The battery unit has been designed for easy changing using a pallet lift. Two batteries will keep the unit in continual operation for most usual applications.
Warehouse optimising
Online ordering hasn’t been the only recent change driving demand for products like the Aisle Master-OP. Workplace social distancing restrictions around the world have seen manufacturers as well as retailers quickly and significantly change the way they lay out their workspaces, even faster than the changes from increasing real estate costs.
McVicar says, “We’ve seen a massive demand internationally for our product that allows customers to store more raw material or more finished goods in a smaller area and free up production space in the middle so there’s more room for workers and for additional volumes. And that really has created additional demand for our free warehouse design service.”
The free warehouse consultancy planning service is a no-commitment required extra that Combilift has been offering for many years. While its key goal is, unsurprisingly, to sell more product, the team has also worked hard to foreground wider industry issues, including worker safety and making the most economical use of sites.

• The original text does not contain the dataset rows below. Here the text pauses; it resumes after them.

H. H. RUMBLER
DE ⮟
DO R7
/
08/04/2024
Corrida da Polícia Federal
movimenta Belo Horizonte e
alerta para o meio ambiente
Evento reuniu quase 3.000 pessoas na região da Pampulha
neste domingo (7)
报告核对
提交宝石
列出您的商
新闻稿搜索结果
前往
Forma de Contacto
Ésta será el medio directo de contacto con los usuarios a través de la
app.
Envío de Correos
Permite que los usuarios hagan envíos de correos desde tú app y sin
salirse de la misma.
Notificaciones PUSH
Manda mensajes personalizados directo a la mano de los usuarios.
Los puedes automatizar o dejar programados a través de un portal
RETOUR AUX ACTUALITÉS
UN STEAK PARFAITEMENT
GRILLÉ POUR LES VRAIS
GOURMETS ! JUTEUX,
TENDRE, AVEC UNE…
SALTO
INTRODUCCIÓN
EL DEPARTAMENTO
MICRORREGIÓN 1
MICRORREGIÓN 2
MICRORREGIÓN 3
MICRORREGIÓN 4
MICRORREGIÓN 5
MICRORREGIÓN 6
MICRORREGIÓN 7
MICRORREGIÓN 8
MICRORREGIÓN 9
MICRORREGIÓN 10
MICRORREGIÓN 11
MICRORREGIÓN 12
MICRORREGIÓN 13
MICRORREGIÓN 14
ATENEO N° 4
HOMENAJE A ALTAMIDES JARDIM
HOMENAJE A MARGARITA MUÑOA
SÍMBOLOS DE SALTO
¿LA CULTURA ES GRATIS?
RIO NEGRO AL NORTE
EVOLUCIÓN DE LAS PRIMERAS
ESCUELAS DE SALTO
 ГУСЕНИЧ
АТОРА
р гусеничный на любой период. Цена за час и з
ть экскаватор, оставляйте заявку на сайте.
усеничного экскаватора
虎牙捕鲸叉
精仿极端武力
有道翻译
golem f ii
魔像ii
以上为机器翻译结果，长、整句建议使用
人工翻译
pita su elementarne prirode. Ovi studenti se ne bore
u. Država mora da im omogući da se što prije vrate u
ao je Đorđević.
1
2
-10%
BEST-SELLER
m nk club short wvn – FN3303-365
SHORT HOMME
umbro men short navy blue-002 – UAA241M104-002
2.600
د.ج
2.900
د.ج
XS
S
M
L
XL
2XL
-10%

They deliver specific options to the customer, all built around principles of space and efficiency optimisation and eliminating load movements at height, shown as animations so customers can see how the racking and machinery will work.
“With the free warehouse design, we make this very visual for our clients,” says McVicar. “We’ve had a doubling in demand for the service over the last 12 months, and now we’ve noticed the additional volume of business it’s bringing in.”

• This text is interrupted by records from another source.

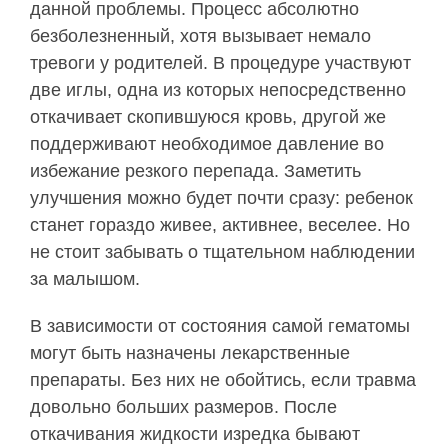
данной проблемы. Процесс абсолютно
безболезненный, хотя вызывает немало
тревоги у родителей. В процедуре участвуют
две иглы, одна из которых непосредственно
откачивает скопившуюся кровь, другой же
поддерживают необходимое давление во
избежание резкого перепада. Заметить
улучшения можно будет почти сразу: ребенок
станет гораздо живее, активнее, веселее. Но
не стоит забывать о тщательном наблюдении
за малышом.
В зависимости от состояния самой гематомы
могут быть назначены лекарственные
препараты. Без них не обойтись, если травма
довольно больших размеров. После
откачивания жидкости изредка бывают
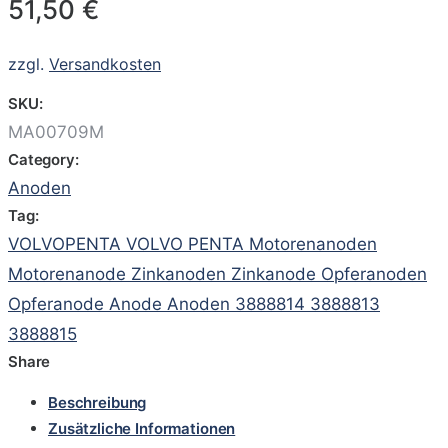
51,50
€
zzgl.
Versandkosten
SKU:
MA00709M
Category:
Anoden
Tag:
VOLVOPENTA VOLVO PENTA Motorenanoden
Motorenanode Zinkanoden Zinkanode Opferanoden
Opferanode Anode Anoden 3888814 3888813
3888815
Share
Beschreibung
Zusätzliche Informationen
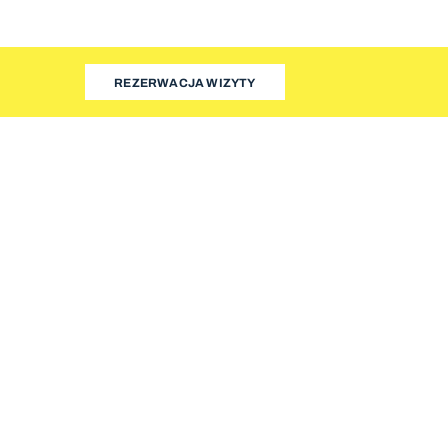
REZERWACJA WIZYTY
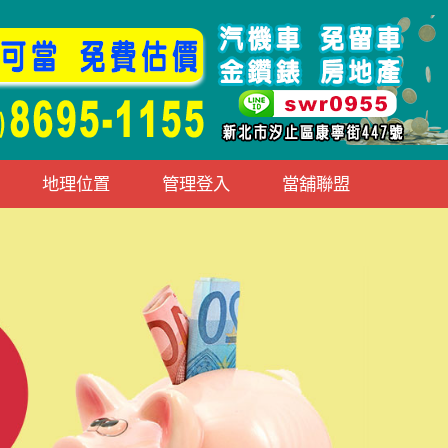
地理位置
管理登入
當舖聯盟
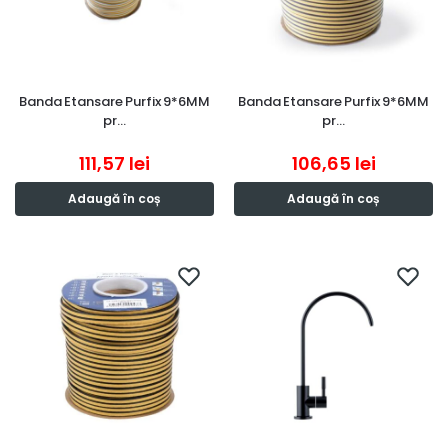
Banda Etansare Purfix 9*6MM
Banda Etansare Purfix 9*6MM
pr…
pr…
111,57
lei
106,65
lei
Adaugă în coș
Adaugă în coș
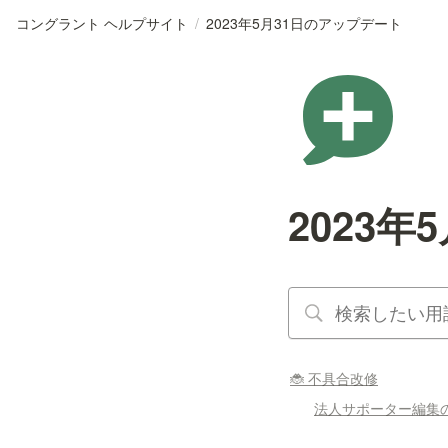
コングラント ヘルプサイト
/
2023年5月31日のアップデート
2023
🐞 不具合改修
法人サポーター編集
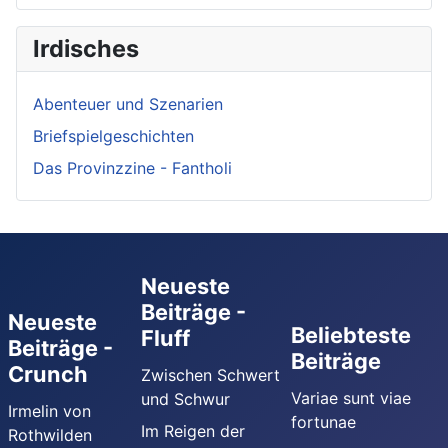
Irdisches
Abenteuer und Szenarien
Briefspielgeschichten
Das Provinzzine - Fantholi
Neueste
Beiträge -
Neueste
Beliebteste
Fluff
Beiträge -
Beiträge
Crunch
Zwischen Schwert
Variae sunt viae
und Schwur
Irmelin von
fortunae
Im Reigen der
Rothwilden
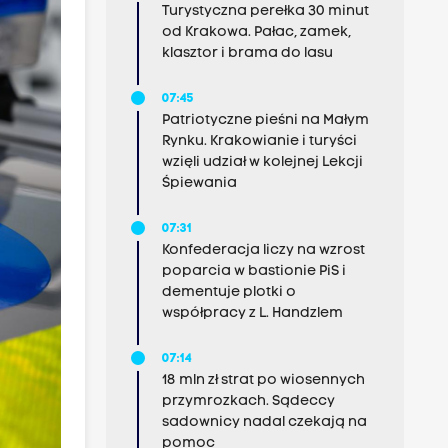
Turystyczna perełka 30 minut
od Krakowa. Pałac, zamek,
klasztor i brama do lasu
07:45
Patriotyczne pieśni na Małym
Rynku. Krakowianie i turyści
wzięli udział w kolejnej Lekcji
Śpiewania
07:31
Konfederacja liczy na wzrost
poparcia w bastionie PiS i
dementuje plotki o
współpracy z L. Handzlem
07:14
18 mln zł strat po wiosennych
przymrozkach. Sądeccy
sadownicy nadal czekają na
pomoc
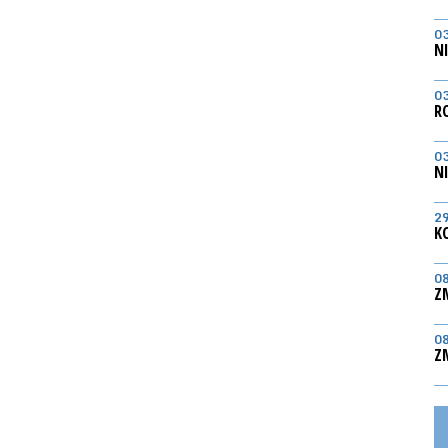
0
N
0
R
0
N
2
K
0
Z
0
Z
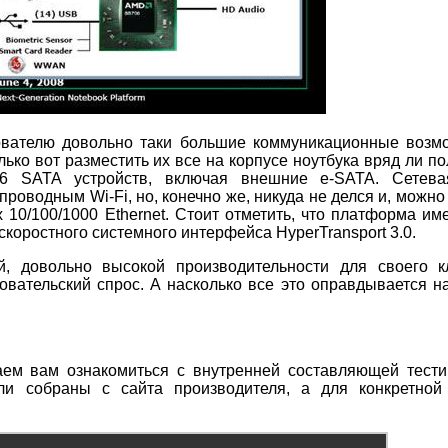
вателю довольно таки большие коммуникационные возмо
ько вот разместить их все на корпусе ноутбука вряд ли по
6 SATA устройств, включая внешние e-SATA. Сетева
роводным Wi-Fi, но, конечно же, никуда не делся и, можно 
10/100/1000 Ethernet. Стоит отметить, что платформа им
коростного системного интерфейса HyperTransport 3.0.
й, довольно высокой производительности для своего к
овательский спрос. А насколько все это оправдывается н
аем вам ознакомиться с внутренней составляющей тести
и собраны с сайта производителя, а для конкретной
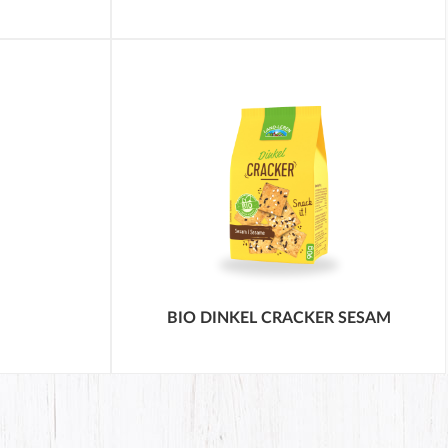
R –
CH,
IG
00
!
braunen
r von
BIO DINKEL CRACKER SESAM
al als
d
 Snack
gnügen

For timber businesses with hardware components and hardware stores with trade yards, the combination of design service and the new Aisle Master-OP opens up the potential for a significant increase in stock, or for handing over more space to the long timber offer without having to sacrifice drive-through areas or pay for more real estate.
Capable indoors and out, the OP is an ideal second lift. “A lot of Australian companies like your Mitre 10s and your other building suppliers, they have a lot of palletised goods, it’s not just long load handling for them,” McVicar says. “There’s great opportunity there for them to add this unit, especially because it comes with a wide range of rental options.

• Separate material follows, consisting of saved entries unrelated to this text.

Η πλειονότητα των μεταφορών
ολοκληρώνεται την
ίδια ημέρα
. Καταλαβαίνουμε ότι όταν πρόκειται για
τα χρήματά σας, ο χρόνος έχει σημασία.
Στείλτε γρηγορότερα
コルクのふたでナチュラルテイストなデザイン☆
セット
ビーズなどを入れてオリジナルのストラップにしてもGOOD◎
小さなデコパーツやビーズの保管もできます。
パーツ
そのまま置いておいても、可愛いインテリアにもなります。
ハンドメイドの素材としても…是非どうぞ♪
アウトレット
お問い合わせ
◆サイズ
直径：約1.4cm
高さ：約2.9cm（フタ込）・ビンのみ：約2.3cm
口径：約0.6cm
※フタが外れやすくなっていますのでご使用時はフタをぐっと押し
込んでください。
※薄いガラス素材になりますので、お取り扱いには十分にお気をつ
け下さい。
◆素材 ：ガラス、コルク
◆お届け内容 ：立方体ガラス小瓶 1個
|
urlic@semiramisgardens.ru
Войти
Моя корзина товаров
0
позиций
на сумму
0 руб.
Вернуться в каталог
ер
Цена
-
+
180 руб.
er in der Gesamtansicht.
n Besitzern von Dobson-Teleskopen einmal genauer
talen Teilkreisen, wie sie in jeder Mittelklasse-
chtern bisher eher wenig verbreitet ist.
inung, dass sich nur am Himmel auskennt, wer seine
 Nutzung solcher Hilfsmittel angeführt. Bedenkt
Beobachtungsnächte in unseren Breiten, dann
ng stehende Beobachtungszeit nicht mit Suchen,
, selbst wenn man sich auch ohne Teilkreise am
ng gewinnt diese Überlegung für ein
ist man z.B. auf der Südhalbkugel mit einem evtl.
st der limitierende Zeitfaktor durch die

“The unit price point is already attractive, but when you add in the warehouse design and factor out the cost of the space they’re saving by moving to the narrow-aisle model, they’re actually getting a forklift for free. We’ve seen customers renting less space or subletting their spare space – it really opens up your options.”
Chris Littlewood, Combilift country manager, Australia, adds, “We’ve also seen companies that are already using narrow-aisle technologies be able to further increase what they can store and get more value out of their space with these new generations of narrow-aisle lifts.”
The OP is the latest in Combilift’s successful recent introductions, including the Combi Container Slip Sheet (CSS), which can very quickly load (six minutes to load a full container) and unload packs of timber. Tilling has recently placed a significant CSS order to destuff their long engineered product from its containers faster and with reduced risk of damage compared to doing the job with standard forklifts.
The CSS joins the straddle carrier range and series of long-load specialty lifts that have seen the brand find a natural home in the timber sector. The OP slots into this offer neatly. Like the other units, it’s differentiated by its focus on how businesses actually use their machines.
“We’ve seen in ecommerce that all the goods aren’t on uniform pallets,” McVicar says. “Many traditional forklift trucks are only suitable for uniform pallets, which isn’t what goes into the normal online order. A Combilift, we make machines for what businesses do, not what’s easiest for us to design and manufacture.”